Dear Friends of the Northern Short Story Festival,
After five years at the helm, I’ve recently made the decision to step down as director and programmer of the Northern Short Story Festival.
In 2015, I saw the need for the North to have a festival celebrating this precise form. Our region was and is full of excellent shortform writers, and the excellent presses who publish them. My aim was always to develop a festival that could only happen in Yorkshire: culturally Northern, outward-looking to the world, affordable and accessible; a festival which was representative of the city’s population, and which brought great literature to the city at affordable prices.

· · ·

Check your understanding »
- A) Decide whether each statement agrees with the letter, answering yes or no and quoting the words that settle it: (i) The writer led the festival for five years. (ii) The writer wanted a festival that could take place anywhere. (iii) The writer's region has few shortform writers.
- B) Copy the stretch of the letter from "Dear Friends of" through "at affordable prices.".
The entries come from a source separate from the letter.

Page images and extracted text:
· · ·

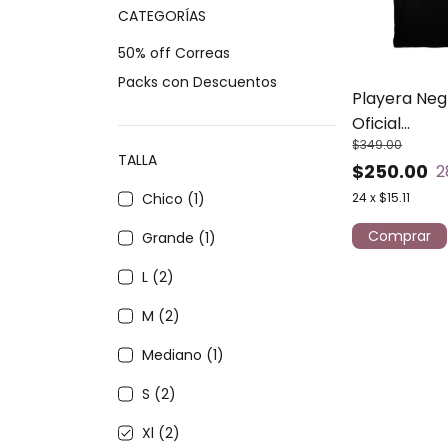
CATEGORÍAS
50% off Correas
Packs con Descuentos
Playera Neg
Oficial
$349.00
Chemanima
TALLA
$250.00
2
24
x
$15.11
Chico (1)
Comprar
Grande (1)
L (2)
M (2)
Mediano (1)
S (2)
Xl (2)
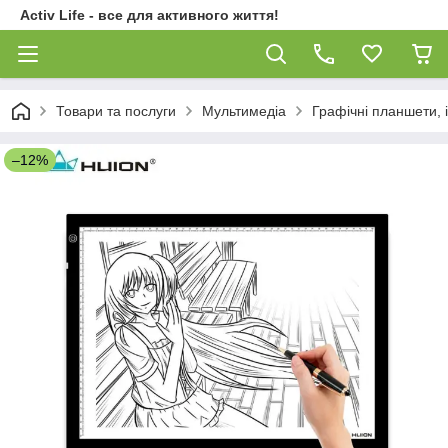
Activ Life - все для активного життя!
Товари та послуги
Мультимедіа
Графічні планшети, 
–12%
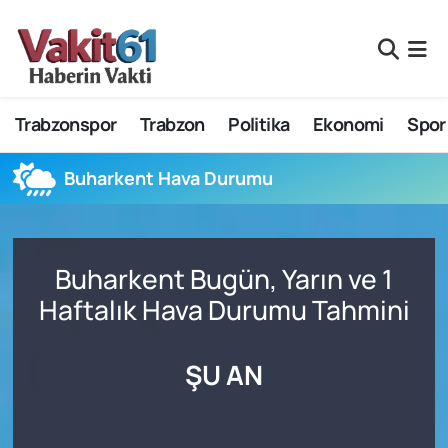
Nöbetçi Eczaneler
Trabzonspor
Trabzon
Politika
Ekonomi
Spor
Hava Durumu
Namaz Vakitleri
Buharkent Hava Durumu
Trafik Durumu
Buharkent Bugün, Yarın ve 1
Süper Lig Puan Durumu ve Fikstür
Haftalık Hava Durumu Tahmini
Tüm Manşetler
ŞU AN
Son Dakika Haberleri
Haber Arşivi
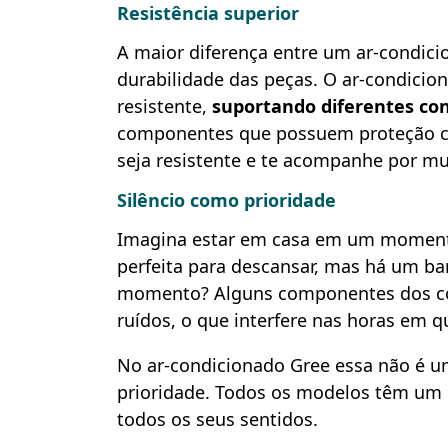
Resistência superior
A maior diferença entre um ar-condic
durabilidade das peças. O ar-condicion
resistente,
suportando diferentes con
componentes que possuem proteção co
seja resistente e te acompanhe por m
Silêncio como prioridade
Imagina estar em casa em um moment
perfeita para descansar, mas há um ba
momento? Alguns componentes dos co
ruídos, o que interfere nas horas em 
No ar-condicionado Gree essa não é u
prioridade. Todos os modelos têm um
todos os seus sentidos.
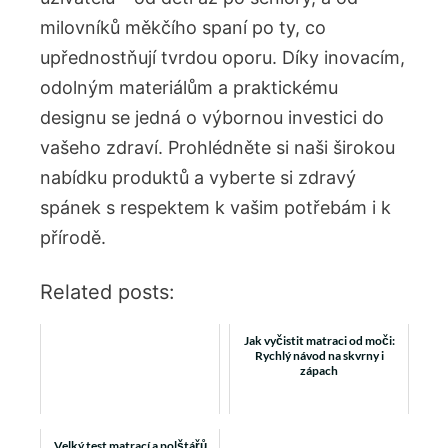
milovníků měkčího spaní po ty, co
upřednostňují tvrdou oporu. Díky inovacím,
odolným materiálům a praktickému
designu se jedná o výbornou investici do
vašeho zdraví. Prohlédněte si naši širokou
nabídku produktů a vyberte si zdravý
spánek s respektem k vašim potřebám i k
přírodě.
Related posts:
Jak vyčistit matraci od moči:
Rychlý návod na skvrny i
zápach
Velký test matrací a polštářů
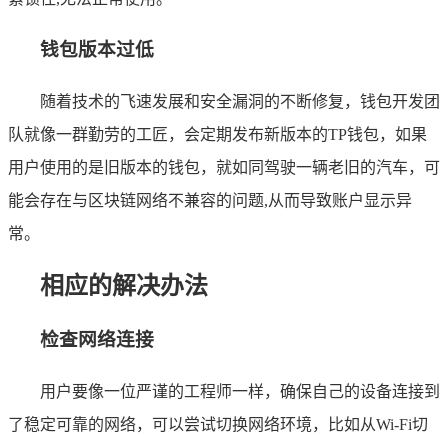
钱包版本过低
随着技术的飞速发展和安全漏洞的不断修复，钱包开发团
队就像一群勤劳的工匠，会定期发布新版本的TP钱包，如果
用户使用的是旧版本的钱包，就如同驾驶一辆老旧的汽车，可
能会存在与区块链网络不兼容的问题,从而导致账户显示异
常。
相应的解决办法
检查网络连接
用户要像一位严谨的工程师一样，确保自己的设备连接到
了稳定可靠的网络，可以尝试切换网络环境，比如从Wi-Fi切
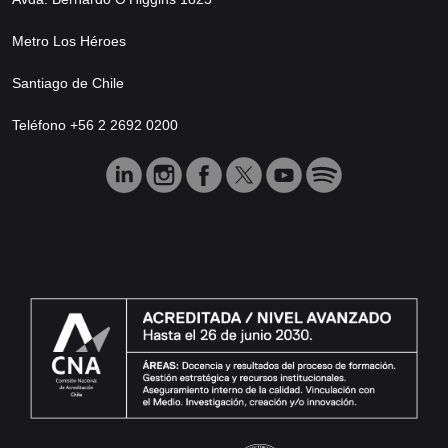
Metro Los Héroes
Santiago de Chile
Teléfono +56 2 2692 0200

· · ·

Answers to this exercise »
- A)
(i) Yes: "After five years at the helm"
(ii) No: "a festival that could only happen in Yorkshire"
(iii) No: "Our region was and is full of excellent shortform writers"

- B)
Dear Friends of the Northern Short Story Festival,
After five years at the helm, I’ve recently made the decision to step down as director and programmer of the Northern Short Story Festival.
In 2015, I saw the need for the North to have a festival celebrating this precise form. Our region was and is full of excellent shortform writers, and the excellent presses who publish them. My aim was always to develop a festival that could only happen in Yorkshire: culturally Northern, outward-looking to the world, affordable and accessible; a festival which was representative of the city’s population, and which brought great literature to the city at affordable prices.